● **PROBLEM DESCRIPTION**
Give these lines as a JSON list of strings, one string per line, leaving out any blank lines.

● **DATA SHOWN**

______

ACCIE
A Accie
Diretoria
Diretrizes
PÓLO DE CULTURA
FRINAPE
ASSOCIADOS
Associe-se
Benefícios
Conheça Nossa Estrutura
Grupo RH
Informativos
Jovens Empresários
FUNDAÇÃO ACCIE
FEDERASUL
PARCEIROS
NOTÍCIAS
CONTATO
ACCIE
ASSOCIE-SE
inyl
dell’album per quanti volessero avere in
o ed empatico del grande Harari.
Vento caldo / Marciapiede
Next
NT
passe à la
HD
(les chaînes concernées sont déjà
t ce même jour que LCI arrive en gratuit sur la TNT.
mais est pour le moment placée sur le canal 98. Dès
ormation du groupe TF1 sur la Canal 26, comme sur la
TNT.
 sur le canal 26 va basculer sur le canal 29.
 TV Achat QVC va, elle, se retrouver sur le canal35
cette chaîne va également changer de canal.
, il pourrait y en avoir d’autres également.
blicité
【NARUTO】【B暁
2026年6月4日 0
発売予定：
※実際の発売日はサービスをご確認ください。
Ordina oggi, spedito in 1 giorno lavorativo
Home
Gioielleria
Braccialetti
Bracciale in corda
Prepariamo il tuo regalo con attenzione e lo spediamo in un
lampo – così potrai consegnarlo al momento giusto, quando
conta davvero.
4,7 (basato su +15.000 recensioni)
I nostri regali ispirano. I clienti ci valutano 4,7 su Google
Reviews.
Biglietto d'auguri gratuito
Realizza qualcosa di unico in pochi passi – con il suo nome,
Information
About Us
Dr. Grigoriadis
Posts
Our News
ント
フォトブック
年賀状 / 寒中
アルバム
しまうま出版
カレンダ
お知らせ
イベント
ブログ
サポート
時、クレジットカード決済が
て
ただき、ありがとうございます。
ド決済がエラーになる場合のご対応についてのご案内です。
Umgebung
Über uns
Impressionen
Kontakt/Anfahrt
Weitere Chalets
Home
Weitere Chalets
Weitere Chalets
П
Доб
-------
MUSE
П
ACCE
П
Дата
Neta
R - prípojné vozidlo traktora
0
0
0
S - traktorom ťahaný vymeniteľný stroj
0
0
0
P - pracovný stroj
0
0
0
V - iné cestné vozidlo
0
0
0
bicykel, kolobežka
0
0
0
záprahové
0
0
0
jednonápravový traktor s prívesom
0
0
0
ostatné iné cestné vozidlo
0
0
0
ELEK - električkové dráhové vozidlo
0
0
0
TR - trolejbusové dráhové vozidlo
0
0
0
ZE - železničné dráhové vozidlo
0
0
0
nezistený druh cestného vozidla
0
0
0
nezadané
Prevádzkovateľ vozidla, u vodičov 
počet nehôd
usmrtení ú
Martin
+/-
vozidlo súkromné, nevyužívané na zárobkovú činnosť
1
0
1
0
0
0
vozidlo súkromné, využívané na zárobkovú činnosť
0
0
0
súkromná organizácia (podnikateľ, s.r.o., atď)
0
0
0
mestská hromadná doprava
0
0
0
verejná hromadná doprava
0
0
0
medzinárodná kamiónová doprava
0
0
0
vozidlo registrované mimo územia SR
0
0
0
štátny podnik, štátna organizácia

______

● **ANSWER FOR THE TASK**
[
  "ACCIE",
  "A Accie",
  "Diretoria",
  "Diretrizes",
  "PÓLO DE CULTURA",
  "FRINAPE",
  "ASSOCIADOS",
  "Associe-se",
  "Benefícios",
  "Conheça Nossa Estrutura",
  "Grupo RH",
  "Informativos",
  "Jovens Empresários",
  "FUNDAÇÃO ACCIE",
  "FEDERASUL",
  "PARCEIROS",
  "NOTÍCIAS",
  "CONTATO",
  "ACCIE",
  "ASSOCIE-SE",
  "inyl",
  "dell’album per quanti volessero avere in",
  "o ed empatico del grande Harari.",
  "Vento caldo / Marciapiede",
  "Next",
  "NT",
  "passe à la",
  "HD",
  "(les chaînes concernées sont déjà",
  "t ce même jour que LCI arrive en gratuit sur la TNT.",
  "mais est pour le moment placée sur le canal 98. Dès",
  "ormation du groupe TF1 sur la Canal 26, comme sur la",
  "TNT.",
  " sur le canal 26 va basculer sur le canal 29.",
  " TV Achat QVC va, elle, se retrouver sur le canal35",
  "cette chaîne va également changer de canal.",
  ", il pourrait y en avoir d’autres également.",
  "blicité",
  "【NARUTO】【B暁",
  "2026年6月4日 0",
  "発売予定：",
  "※実際の発売日はサービスをご確認ください。",
  "Ordina oggi, spedito in 1 giorno lavorativo",
  "Home",
  "Gioielleria",
  "Braccialetti",
  "Bracciale in corda",
  "Prepariamo il tuo regalo con attenzione e lo spediamo in un",
  "lampo – così potrai consegnarlo al momento giusto, quando",
  "conta davvero.",
  "4,7 (basato su +15.000 recensioni)",
  "I nostri regali ispirano. I clienti ci valutano 4,7 su Google",
  "Reviews.",
  "Biglietto d'auguri gratuito",
  "Realizza qualcosa di unico in pochi passi – con il suo nome,",
  "Information",
  "About Us",
  "Dr. Grigoriadis",
  "Posts",
  "Our News",
  "ント",
  "フォトブック",
  "年賀状 / 寒中",
  "アルバム",
  "しまうま出版",
  "カレンダ",
  "お知らせ",
  "イベント",
  "ブログ",
  "サポート",
  "時、クレジットカード決済が",
  "て",
  "ただき、ありがとうございます。",
  "ド決済がエラーになる場合のご対応についてのご案内です。",
  "Umgebung",
  "Über uns",
  "Impressionen",
  "Kontakt/Anfahrt",
  "Weitere Chalets",
  "Home",
  "Weitere Chalets",
  "Weitere Chalets",
  "П",
  "Доб",
  "-------",
  "MUSE",
  "П",
  "ACCE",
  "П",
  "Дата",
  "Neta",
  "R - prípojné vozidlo traktora",
  "0",
  "0",
  "0",
  "S - traktorom ťahaný vymeniteľný stroj",
  "0",
  "0",
  "0",
  "P - pracovný stroj",
  "0",
  "0",
  "0",
  "V - iné cestné vozidlo",
  "0",
  "0",
  "0",
  "bicykel, kolobežka",
  "0",
  "0",
  "0",
  "záprahové",
  "0",
  "0",
  "0",
  "jednonápravový traktor s prívesom",
  "0",
  "0",
  "0",
  "ostatné iné cestné vozidlo",
  "0",
  "0",
  "0",
  "ELEK - električkové dráhové vozidlo",
  "0",
  "0",
  "0",
  "TR - trolejbusové dráhové vozidlo",
  "0",
  "0",
  "0",
  "ZE - železničné dráhové vozidlo",
  "0",
  "0",
  "0",
  "nezistený druh cestného vozidla",
  "0",
  "0",
  "0",
  "nezadané",
  "Prevádzkovateľ vozidla, u vodičov ",
  "počet nehôd",
  "usmrtení ú",
  "Martin",
  "+/-",
  "vozidlo súkromné, nevyužívané na zárobkovú činnosť",
  "1",
  "0",
  "1",
  "0",
  "0",
  "0",
  "vozidlo súkromné, využívané na zárobkovú činnosť",
  "0",
  "0",
  "0",
  "súkromná organizácia (podnikateľ, s.r.o., atď)",
  "0",
  "0",
  "0",
  "mestská hromadná doprava",
  "0",
  "0",
  "0",
  "verejná hromadná doprava",
  "0",
  "0",
  "0",
  "medzinárodná kamiónová doprava",
  "0",
  "0",
  "0",
  "vozidlo registrované mimo územia SR",
  "0",
  "0",
  "0",
  "štátny podnik, štátna organizácia"
]